Devil Fish

The Backstory and Beaufort
by Emma Kelley -- September 26th, 2013

The best place to start is usually the beginning, but to describe this new beginning with Duke University’s MEM program, I have to tell a story explaining why I’m at Duke.

About two years ago, I found myself on a small boat out in the Pacific Ocean, gearing up for my first SCUBA dive on the Great Barrier Reef.  After a rocky, two-hour boat ride from Townsville to the reef, I was thoroughly chilled by the cold rain.  My clothes were drenched and plastered against my goosebumped skin.  I was green from seasickness, but nothing could take the smile from my face.  I was about to achieve a life dream I’d chased since childhood.  I was going to experience the legendary reef world I had only read about in books and seen in documentaries.

My buddy and I geared up and jumped in.  As the bubbles cleared, I gazed at the reef and found… so much of it looked… lifeless.  There were no bright corals, no cascading schools of fish, no sea turtles, and certainly no sharks.  I eventually spied healthy corals, schools of small fish, and even christmas tree worms, but I was still so confused.  This was THE Great Barrier Reef.  I wasn’t expecting Finding Nemo, but the lack of larger species and low percentage of coral cover was alarming for a reef in one of the best protected and best studied marine reserves on the planet.

christmas tree

Christmas tree worms (Spirobranchus giganteus). Photo credit: Camilla Wentzel.

Up until that dive, I had pursued a career as a marine research scientist.  I love learning, especially about the marine ecosystem.  But at that moment, I realized learning might not be enough.  We have to know how to apply this knowledge to protect the environment.  This applies to marine issues beyond the Great Barrier Reef.  What use is understanding the blood physiology of tuna if we can’t halt their population decline due to overfishing?  Today, I find myself at Duke University, training for a career to manage, protect, and conserve these ecosystems.

Speaking of studying at Duke, this past weekend was the Coastal and Environmental Management (CEM) students’ visit to the Duke Marine Lab!  The lab is located in Beaufort, North Carolina, and well worth a visit.


View from the lab.

After a day spent meeting the marine lab’s incredible faculty and learning more about the next two years ahead of us, a second year CEM offered to take us along to a sea turtle nest excavation.

Volunteers with the Atlantic Beach Sea Turtle Program find and protect sea turtle nests to improve the odds of these small reptiles surviving.  Their website offers great tips about what we can do as individuals to help protect sea turtles and their nests.
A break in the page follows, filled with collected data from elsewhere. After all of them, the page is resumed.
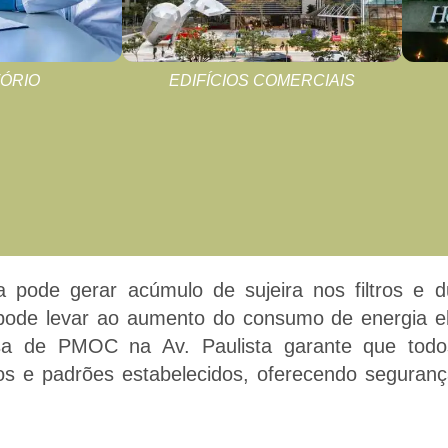
ÓRIO
EDIFÍCIOS COMERCIAIS
a pode gerar acúmulo de sujeira nos filtros e
a pode levar ao aumento do consumo de energia el
sa de PMOC na Av. Paulista garante que todo
s e padrões estabelecidos, oferecendo segurança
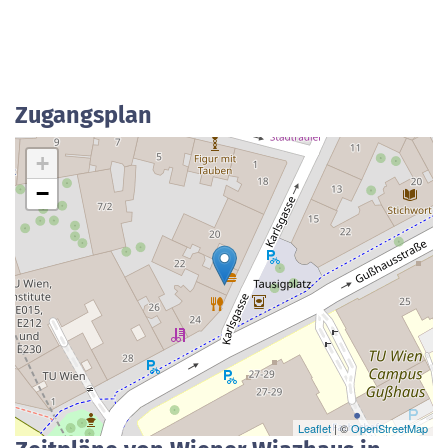
Zugangsplan
+
−
Leaflet
| ©
OpenStreetMap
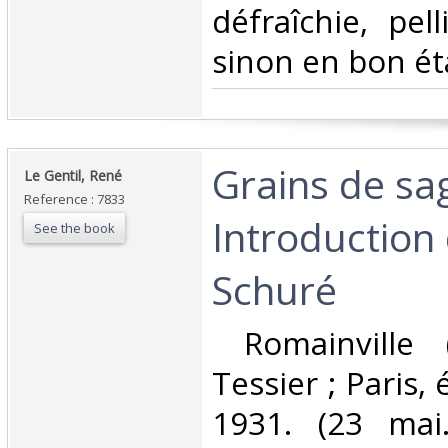
défraîchie, pel
sinon en bon éta
‎Grains de sa
‎Le Gentil, René‎
Reference : 7833
Introduction
See the book
Schuré ‎
‎ Romainville 
Tessier ; Paris, 
1931. (23 mai.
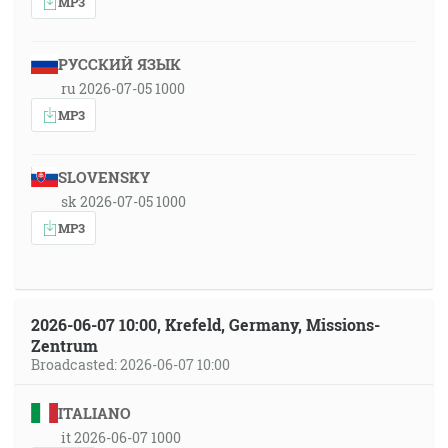
MP3
РУССКИЙ ЯЗЫК
ru 2026-07-05 1000
MP3
SLOVENSKY
sk 2026-07-05 1000
MP3
2026-06-07 10:00, Krefeld, Germany, Missions-
Zentrum
Broadcasted: 2026-06-07 10:00
ITALIANO
it 2026-06-07 1000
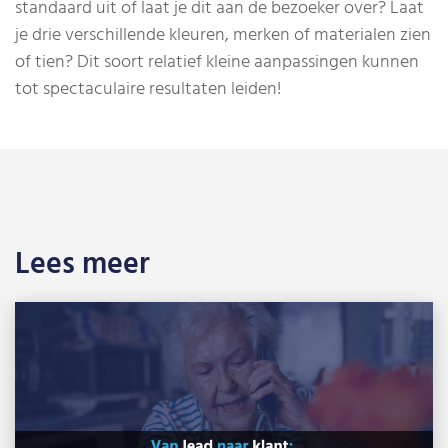
standaard uit of laat je dit aan de bezoeker over? Laat
je drie verschillende kleuren, merken of materialen zien
of tien? Dit soort relatief kleine aanpassingen kunnen
tot spectaculaire resultaten leiden!
Lees meer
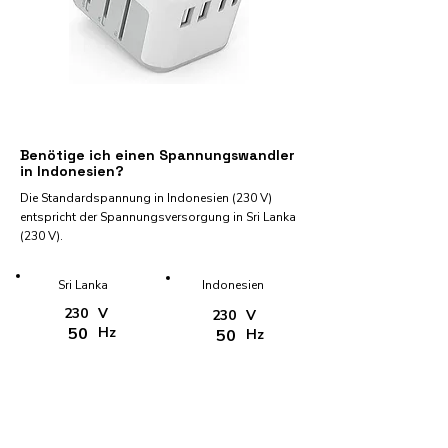
Benötige ich einen Spannungswandler
in Indonesien?
Die Standardspannung in Indonesien (230 V)
entspricht der Spannungsversorgung in Sri Lanka
(230 V).
Sri Lanka
Indonesien
230
V
230
V
50
Hz
50
Hz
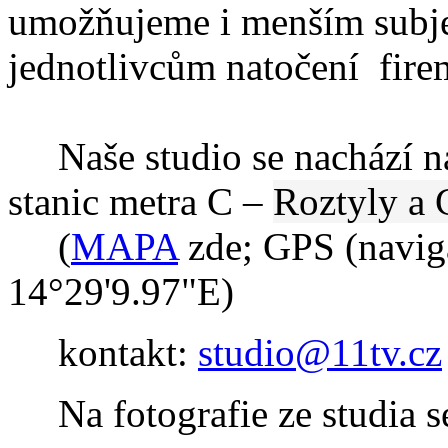
umožňujeme i menším subj
jednotlivcům natočení fire
Naše studio se nachází na
stanic metra C –
Roztyly a
(
MAPA
zde; GPS (navig
14°29'9.97"E)
kontakt:
studio@11tv.cz
Na fotografie ze studia s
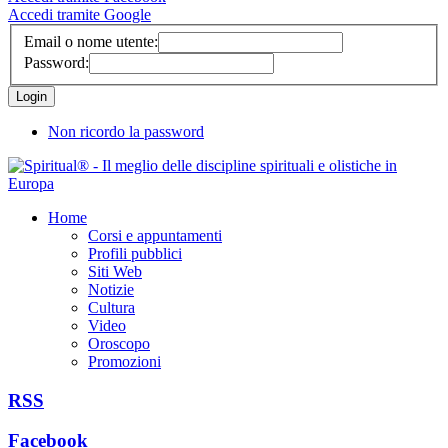
Accedi tramite Google
Email o nome utente:
Password:
Non ricordo la password
Home
Corsi e appuntamenti
Profili pubblici
Siti Web
Notizie
Cultura
Video
Oroscopo
Promozioni
RSS
Facebook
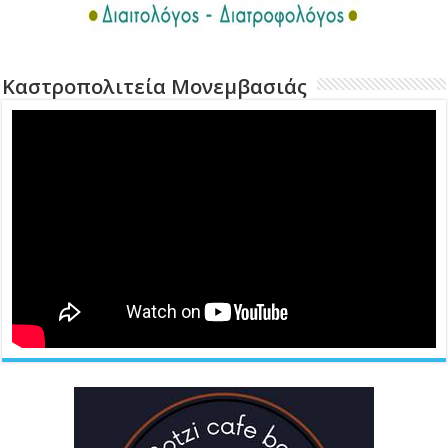
Καστροπολιτεία Μονεμβασιάς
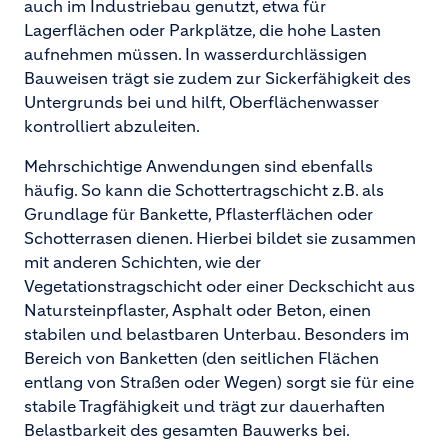
auch im Industriebau genutzt, etwa für
Lagerflächen oder Parkplätze, die hohe Lasten
aufnehmen müssen. In wasserdurchlässigen
Bauweisen trägt sie zudem zur Sickerfähigkeit des
Untergrunds bei und hilft, Oberflächenwasser
kontrolliert abzuleiten.
Mehrschichtige Anwendungen sind ebenfalls
häufig. So kann die Schottertragschicht z.B. als
Grundlage für Bankette, Pflasterflächen oder
Schotterrasen dienen. Hierbei bildet sie zusammen
mit anderen Schichten, wie der
Vegetationstragschicht oder einer Deckschicht aus
Natursteinpflaster, Asphalt oder Beton, einen
stabilen und belastbaren Unterbau. Besonders im
Bereich von Banketten (den seitlichen Flächen
entlang von Straßen oder Wegen) sorgt sie für eine
stabile Tragfähigkeit und trägt zur dauerhaften
Belastbarkeit des gesamten Bauwerks bei.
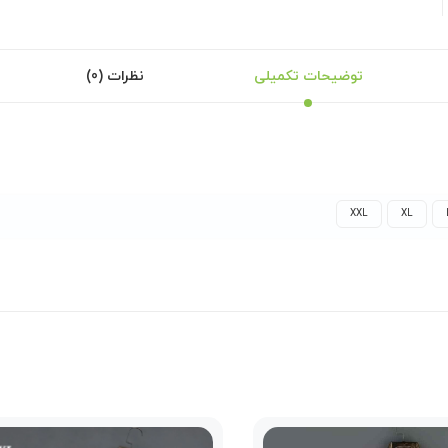
توضیحات تکمیلی
نظرات (0)
XXL
XL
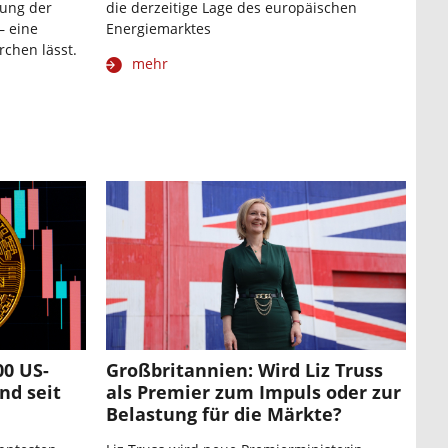
tung der
die derzeitige Lage des europäischen
– eine
Energiemarktes
rchen lässt.
mehr
00 US-
Großbritannien: Wird Liz Truss
nd seit
als Premier zum Impuls oder zur
Belastung für die Märkte?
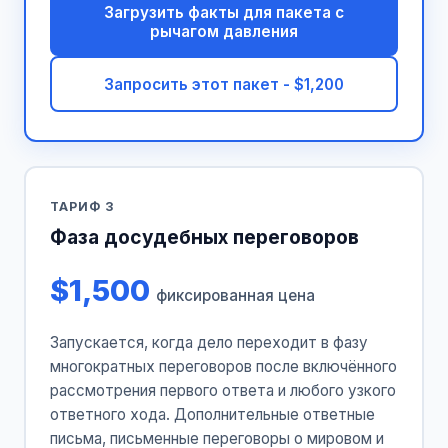
Загрузить факты для пакета с
рычагом давления
Запросить этот пакет - $1,200
ТАРИФ 3
Фаза досудебных переговоров
$1,500
фиксированная цена
Запускается, когда дело переходит в фазу
многократных переговоров после включённого
рассмотрения первого ответа и любого узкого
ответного хода. Дополнительные ответные
письма, письменные переговоры о мировом и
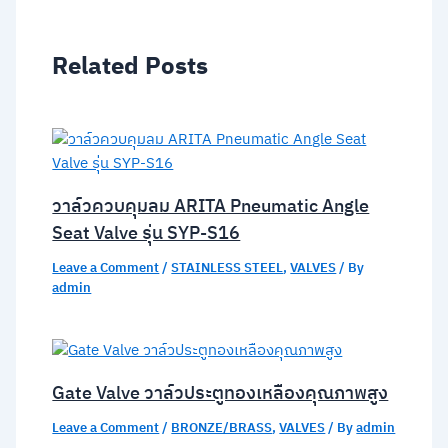
Related Posts
วาล์วควบคุมลม ARITA Pneumatic Angle
Seat Valve รุ่น SYP-S16
Leave a Comment
/
STAINLESS STEEL
,
VALVES
/ By
admin
Gate Valve วาล์วประตูทองเหลืองคุณภาพสูง
Leave a Comment
/
BRONZE/BRASS
,
VALVES
/ By
admin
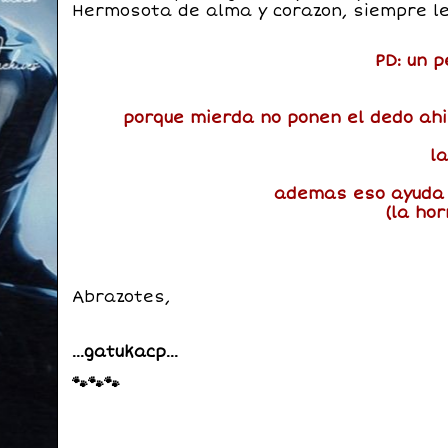
Hermosota de alma y corazon, siempre le
PD: un p
porque mierda no ponen el dedo ahi
l
ademas eso ayuda
(la hor
Abrazotes,
...gatukacp...
🐾🐾🐾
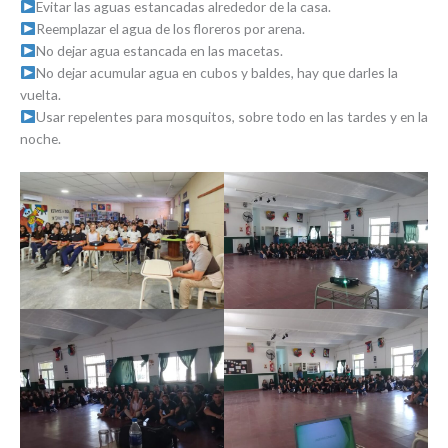
Evitar las aguas estancadas alrededor de la casa.
Reemplazar el agua de los floreros por arena.
No dejar agua estancada en las macetas.
No dejar acumular agua en cubos y baldes, hay que darles la
vuelta.
Usar repelentes para mosquitos, sobre todo en las tardes y en la
noche.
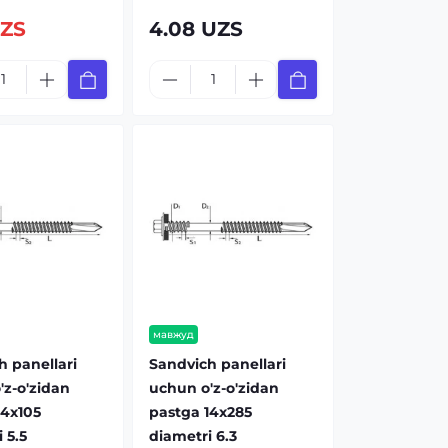
UZS
4.08 UZS
мавжуд
h panellari
Sandvich panellari
'z-o'zidan
uchun o'z-o'zidan
14x105
pastga 14x285
 5.5
diametri 6.3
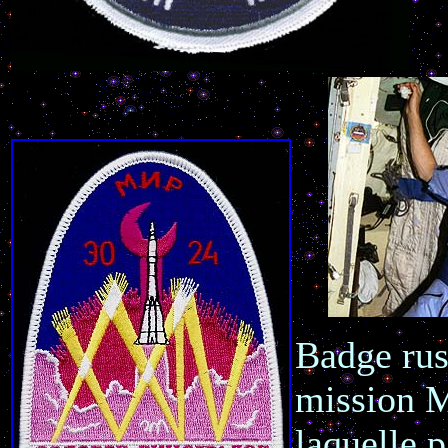
Badge rus
mission 
laquelle p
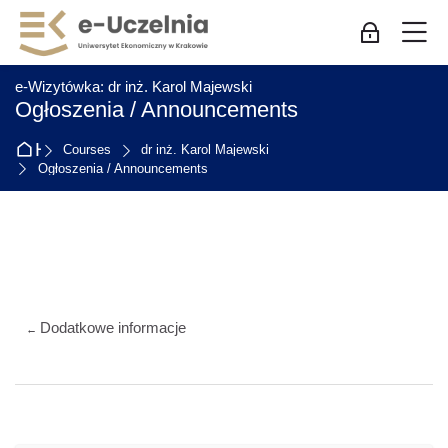
Skip to navigation
Skip to login form
Skip to main content
Skip to accessibility options
Skip to footer
Skip accessibility options
M
Log in for 
:
e-Wizytówka: dr inż. Karol Majewski
Ogłoszenia / Announcements
Home
Courses
dr inż. Karol Majewski
Ogłoszenia / Announcements
Section outline
Dodatkowe informacje
←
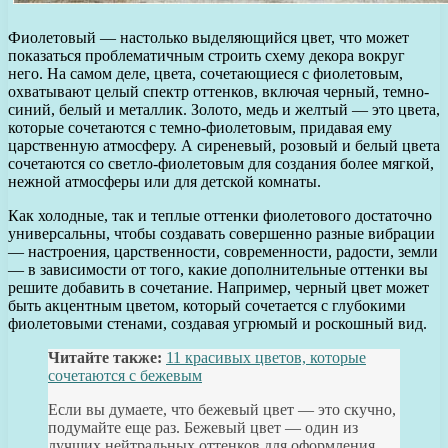
Фиолетовый — настолько выделяющийся цвет, что может
показаться проблематичным строить схему декора вокруг
него. На самом деле, цвета, сочетающиеся с фиолетовым,
охватывают целый спектр оттенков, включая черный, темно-
синий, белый и металлик. Золото, медь и желтый — это цвета,
которые сочетаются с темно-фиолетовым, придавая ему
царственную атмосферу. А сиреневый, розовый и белый цвета
сочетаются со светло-фиолетовым для создания более мягкой,
нежной атмосферы или для детской комнаты.
Как холодные, так и теплые оттенки фиолетового достаточно
универсальны, чтобы создавать совершенно разные вибрации
— настроения, царственности, современности, радости, земли
— в зависимости от того, какие дополнительные оттенки вы
решите добавить в сочетание. Например, черный цвет может
быть акцентным цветом, который сочетается с глубокими
фиолетовыми стенами, создавая угрюмый и роскошный вид.
Читайте также:
11 красивых цветов, которые
сочетаются с бежевым
Если вы думаете, что бежевый цвет — это скучно,
подумайте еще раз. Бежевый цвет — один из
лучших нейтральных оттенков для оформления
We arrived at the beach around 7pm and listened to one volunteer explain the excavation.  The previous evening, a volunteer found the nest as the last hatchlings were departing.  They roped off the area in case a few more hatchlings were still buried.  The volunteers decided to excavate the nest to find out how many eggs had hatched and to see if any hatchlings were struggling inside.  Hatchlings unable to make it from the nest to the sea are taken to the North Carolina Aquarium, where they recuperate and are eventually release back into the wild.


The excavation. Photo credit: Alli Hensch.

As night fell, they reached the nest and started removing empty shells.  Over 100 empty shells were removed with only two “duds” –eggs that will never hatch.


A “dud” egg. Photo credit: Alli Hensch.

I was slightly disappointed not to see a sea turtle hatchling; however, this was good news.  The hatchlings had departed their nest and were hopefully starting life in the sea.  Thanks again Kim!

CEMs at the sea turtle nest excavation.

CEMs at the sea turtle nest excavation.